== YOUR OBJECTIVE ==
Answer these questions using the text on Kuehnle AgroSystems.
(a) For how many years did Heidi Kuehnle's lab research flower color among orchids and anthuriums?
(b) What kind of program does HATCH run that the text calls the world's first and only?
(c) Where is HATCH headquartered?

──────── TEXT EXCERPT

In this way, KAS practices “vertical farming” for scalable natural products with sustainable water and land use. The algae achieve remarkably high densities in the tanks, drastically reducing their water footprint.  Producing natural whole-cell nutrition from algae grown in the dark is the company’s forte, with patents pending. Significantly, the KAS technology substantially improves the unit economics to a point where natural algae can replace synthetic or unsustainable ingredients in foods and other products.

Kuehnle AgroSystems’ founder, Heidi Kuehnle, PhD, is highly experienced in natural color. While a professor in the College of Tropical Agriculture and Human Resources at the University of Hawai’i at Mānoa, her lab’s research for over 20 years focused on flower color among orchids and anthuriums. Her research, which has resulted in over 80 publications including two co-authored books, led Kuehnle to study pigment biology found in single-celled organisms such as microalgae.

Pigments not only provide color, but they are a source of biologically active compounds for healthy anti-oxidants and anti-inflammatories delivered as dietary supplements and for topical use in cosmetics. For Kuehnle, the formation of a company was the next logical step in order to steer her cell technology out of the lab and towards commercial applications.

Helping in that transition is HATCH, a venture capital firm that runs the world’s first and only aquaculture accelerator program. HATCH invests in companies that provide technological solutions to industry challenges while providing better and more sustainable products. This unique program is in partnership with the Natural Energy Laboratory of Hawaiʻi Authority (NELHA), the Hawaiʻi Strategic Development Corporation and the University of Hawai‘i’s UH Ventures, LLC.  

Headquartered at the NELHA’s Hawaiʻi Ocean Science and Technology Park in Kailua-Kona on Hawai’i Island, HATCH provides strategic advice to KAS and other startups on business and financial matters, which includes matching products to their ideal markets to maximize impact.

────────────────
──────── DATA RECORDS

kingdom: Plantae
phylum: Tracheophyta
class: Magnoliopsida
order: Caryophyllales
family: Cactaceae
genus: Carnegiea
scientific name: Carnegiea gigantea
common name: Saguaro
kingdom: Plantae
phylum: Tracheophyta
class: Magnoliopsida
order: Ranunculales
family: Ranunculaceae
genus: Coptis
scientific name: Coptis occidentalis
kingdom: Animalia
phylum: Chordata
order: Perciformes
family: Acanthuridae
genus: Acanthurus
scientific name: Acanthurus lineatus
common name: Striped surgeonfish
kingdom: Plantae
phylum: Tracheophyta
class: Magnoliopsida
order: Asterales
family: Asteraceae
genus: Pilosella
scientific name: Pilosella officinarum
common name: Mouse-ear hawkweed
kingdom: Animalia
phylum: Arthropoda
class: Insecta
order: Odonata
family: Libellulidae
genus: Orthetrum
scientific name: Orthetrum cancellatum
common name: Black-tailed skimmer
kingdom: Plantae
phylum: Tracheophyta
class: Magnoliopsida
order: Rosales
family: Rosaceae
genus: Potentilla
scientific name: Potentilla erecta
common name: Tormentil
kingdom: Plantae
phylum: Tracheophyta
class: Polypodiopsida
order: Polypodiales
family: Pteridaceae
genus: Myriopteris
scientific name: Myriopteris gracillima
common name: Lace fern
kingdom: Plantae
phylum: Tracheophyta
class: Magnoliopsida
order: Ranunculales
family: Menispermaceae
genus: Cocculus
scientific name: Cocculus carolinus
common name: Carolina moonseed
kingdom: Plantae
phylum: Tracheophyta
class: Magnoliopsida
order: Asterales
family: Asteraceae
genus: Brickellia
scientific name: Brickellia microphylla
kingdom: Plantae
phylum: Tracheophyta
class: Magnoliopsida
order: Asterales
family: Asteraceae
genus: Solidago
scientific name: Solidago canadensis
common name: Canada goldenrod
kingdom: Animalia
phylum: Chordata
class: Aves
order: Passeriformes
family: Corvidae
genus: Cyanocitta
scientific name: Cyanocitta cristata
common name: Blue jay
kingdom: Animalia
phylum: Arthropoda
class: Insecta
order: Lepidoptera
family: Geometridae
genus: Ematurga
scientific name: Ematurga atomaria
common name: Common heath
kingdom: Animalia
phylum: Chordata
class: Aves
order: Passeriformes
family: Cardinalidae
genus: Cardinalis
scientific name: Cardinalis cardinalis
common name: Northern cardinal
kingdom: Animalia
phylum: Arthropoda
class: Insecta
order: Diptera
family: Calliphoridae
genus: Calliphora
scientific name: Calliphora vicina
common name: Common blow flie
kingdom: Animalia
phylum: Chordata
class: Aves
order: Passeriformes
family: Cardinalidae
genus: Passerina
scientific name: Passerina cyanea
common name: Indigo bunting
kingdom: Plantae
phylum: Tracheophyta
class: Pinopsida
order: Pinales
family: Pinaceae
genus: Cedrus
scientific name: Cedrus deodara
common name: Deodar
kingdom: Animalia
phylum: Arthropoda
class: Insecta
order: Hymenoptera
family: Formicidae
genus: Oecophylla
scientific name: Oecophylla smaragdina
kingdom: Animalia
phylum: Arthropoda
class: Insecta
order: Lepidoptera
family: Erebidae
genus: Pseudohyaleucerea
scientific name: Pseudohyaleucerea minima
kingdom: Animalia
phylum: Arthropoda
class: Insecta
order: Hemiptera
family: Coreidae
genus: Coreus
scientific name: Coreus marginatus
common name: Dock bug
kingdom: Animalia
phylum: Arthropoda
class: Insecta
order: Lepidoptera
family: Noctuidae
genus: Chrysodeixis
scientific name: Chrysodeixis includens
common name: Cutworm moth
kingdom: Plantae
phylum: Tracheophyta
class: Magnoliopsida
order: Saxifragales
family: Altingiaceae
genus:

────────────────

== OUTPUT BELOW ==
(a) Over 20 years.
(b) An aquaculture accelerator program.
(c) At the NELHA's Hawaiʻi Ocean Science and Technology Park in Kailua-Kona on Hawai'i Island.